START The data

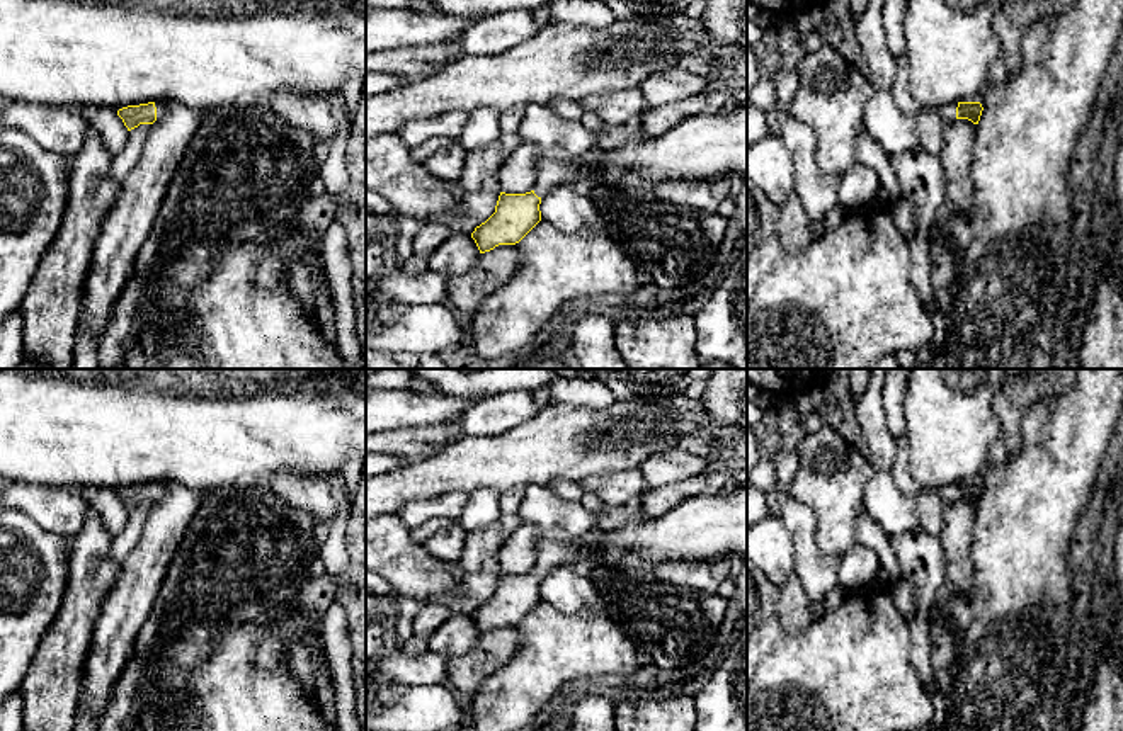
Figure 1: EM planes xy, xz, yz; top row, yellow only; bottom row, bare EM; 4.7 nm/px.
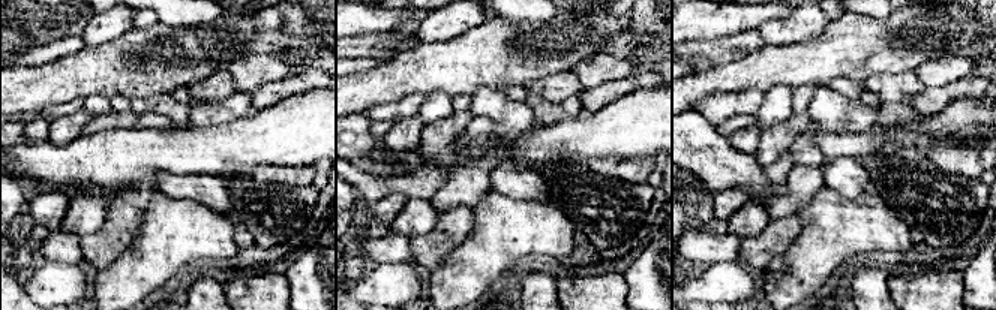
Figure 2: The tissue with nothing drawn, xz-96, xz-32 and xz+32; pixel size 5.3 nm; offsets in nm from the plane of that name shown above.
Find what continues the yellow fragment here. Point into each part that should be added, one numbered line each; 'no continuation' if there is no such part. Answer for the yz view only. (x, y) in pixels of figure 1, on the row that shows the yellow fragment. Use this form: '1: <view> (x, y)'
1: yz (929, 124)

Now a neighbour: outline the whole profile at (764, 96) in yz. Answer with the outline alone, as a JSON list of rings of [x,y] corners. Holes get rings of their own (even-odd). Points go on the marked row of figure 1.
[[[764,73],[750,90],[749,100],[752,105],[769,112],[778,104],[778,88],[769,73]]]

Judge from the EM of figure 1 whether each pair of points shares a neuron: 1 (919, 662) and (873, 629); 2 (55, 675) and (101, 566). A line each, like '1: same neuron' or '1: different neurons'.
1: different neurons
2: same neuron

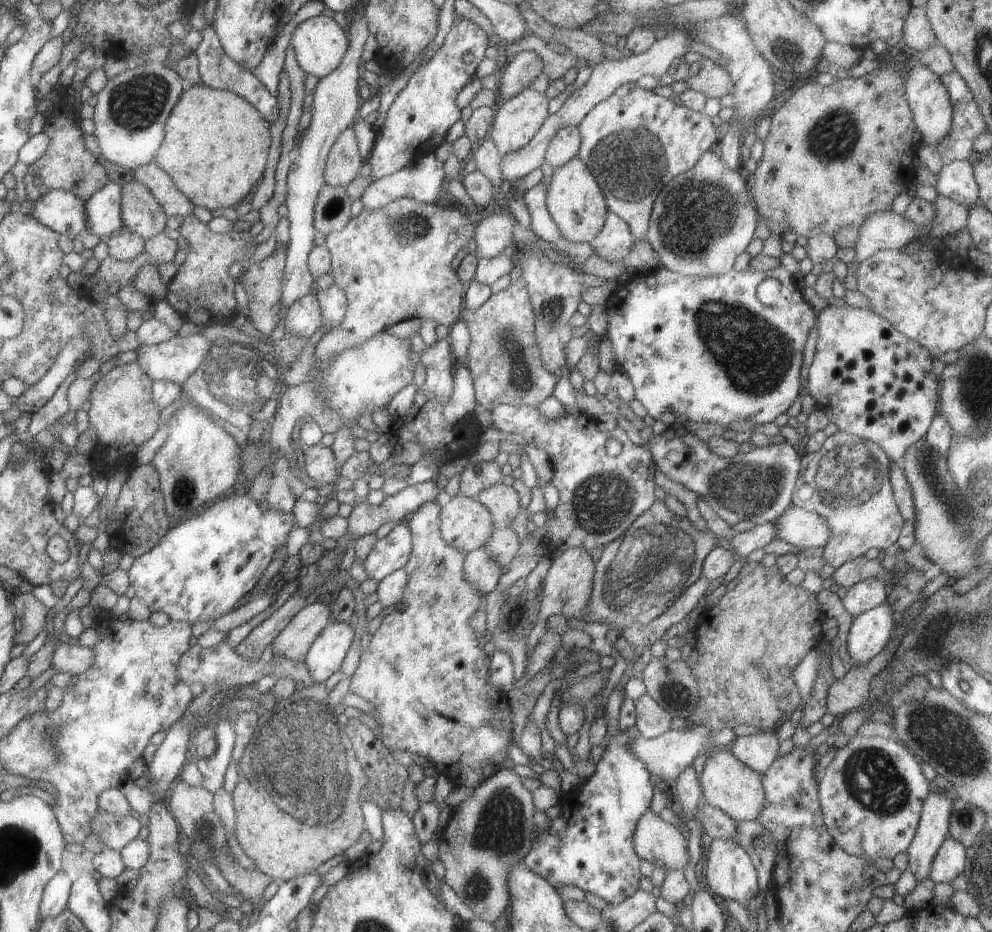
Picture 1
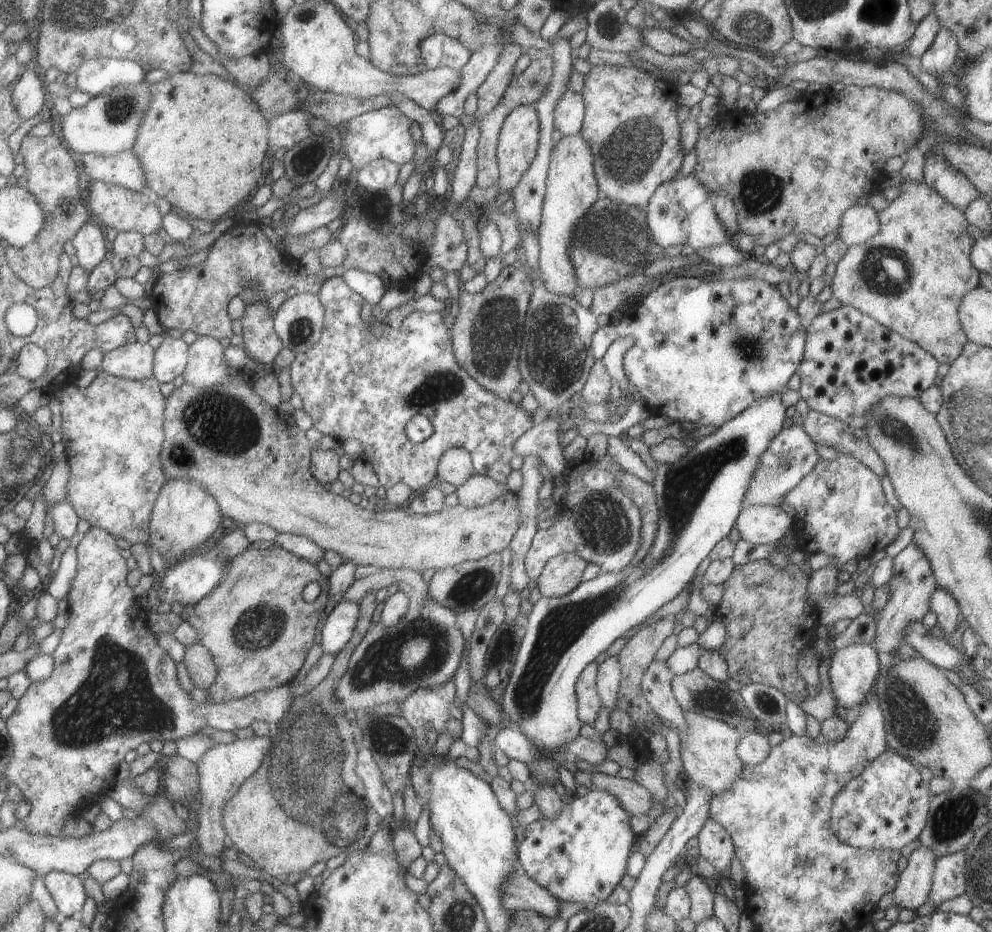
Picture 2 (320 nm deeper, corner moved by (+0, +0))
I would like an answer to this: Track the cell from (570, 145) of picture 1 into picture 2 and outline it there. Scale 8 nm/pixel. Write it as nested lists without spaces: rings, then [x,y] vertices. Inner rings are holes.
[[[566,90],[555,101],[552,112],[554,128],[563,135],[579,133],[584,117],[584,102],[579,93]]]

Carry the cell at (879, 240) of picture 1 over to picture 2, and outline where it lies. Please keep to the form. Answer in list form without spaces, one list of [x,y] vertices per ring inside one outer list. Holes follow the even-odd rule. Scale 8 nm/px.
[[[866,204],[854,205],[841,214],[839,239],[848,246],[857,246],[869,238],[873,238],[879,231],[879,218],[877,212]]]

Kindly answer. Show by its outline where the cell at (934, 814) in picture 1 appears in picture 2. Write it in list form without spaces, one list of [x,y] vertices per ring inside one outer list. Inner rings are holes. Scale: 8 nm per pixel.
[[[917,846],[907,857],[907,867],[898,876],[893,905],[916,911],[929,897],[936,857],[927,846]]]

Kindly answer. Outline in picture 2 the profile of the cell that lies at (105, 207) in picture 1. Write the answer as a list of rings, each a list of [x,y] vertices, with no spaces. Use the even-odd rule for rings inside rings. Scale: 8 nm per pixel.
[[[95,220],[83,223],[72,238],[75,258],[83,272],[90,273],[105,257],[103,239],[109,233]]]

END The data

• **Aim of the task**:
Copy all the entries word for word. Omit any pictures.

• **Completed exercise**:
Figure 1: EM planes xy, xz, yz; top row, yellow only; bottom row, bare EM; 4.7 nm/px.
Figure 2: The tissue with nothing drawn, xz-96, xz-32 and xz+32; pixel size 5.3 nm; offsets in nm from the plane of that name shown above.
Find what continues the yellow fragment here. Point into each part that should be added, one numbered line each; 'no continuation' if there is no such part. Answer for the yz view only. (x, y) in pixels of figure 1, on the row that shows the yellow fragment. Use this form: '1: <view> (x, y)'
1: yz (929, 124)

Now a neighbour: outline the whole profile at (764, 96) in yz. Answer with the outline alone, as a JSON list of rings of [x,y] corners. Holes get rings of their own (even-odd). Points go on the marked row of figure 1.
[[[764,73],[750,90],[749,100],[752,105],[769,112],[778,104],[778,88],[769,73]]]

Judge from the EM of figure 1 whether each pair of points shares a neuron: 1 (919, 662) and (873, 629); 2 (55, 675) and (101, 566). A line each, like '1: same neuron' or '1: different neurons'.
1: different neurons
2: same neuron

Picture 1
Picture 2 (320 nm deeper, corner moved by (+0, +0))
I would like an answer to this: Track the cell from (570, 145) of picture 1 into picture 2 and outline it there. Scale 8 nm/pixel. Write it as nested lists without spaces: rings, then [x,y] vertices. Inner rings are holes.
[[[566,90],[555,101],[552,112],[554,128],[563,135],[579,133],[584,117],[584,102],[579,93]]]

Carry the cell at (879, 240) of picture 1 over to picture 2, and outline where it lies. Please keep to the form. Answer in list form without spaces, one list of [x,y] vertices per ring inside one outer list. Holes follow the even-odd rule. Scale 8 nm/px.
[[[866,204],[854,205],[841,214],[839,239],[848,246],[857,246],[869,238],[873,238],[879,231],[879,218],[877,212]]]

Kindly answer. Show by its outline where the cell at (934, 814) in picture 1 appears in picture 2. Write it in list form without spaces, one list of [x,y] vertices per ring inside one outer list. Inner rings are holes. Scale: 8 nm per pixel.
[[[917,846],[907,857],[907,867],[898,876],[893,905],[916,911],[929,897],[936,857],[927,846]]]

Kindly answer. Outline in picture 2 the profile of the cell that lies at (105, 207) in picture 1. Write the answer as a list of rings, each a list of [x,y] vertices, with no spaces. Use the even-odd rule for rings inside rings. Scale: 8 nm per pixel.
[[[95,220],[83,223],[72,238],[75,258],[83,272],[90,273],[105,257],[103,239],[109,233]]]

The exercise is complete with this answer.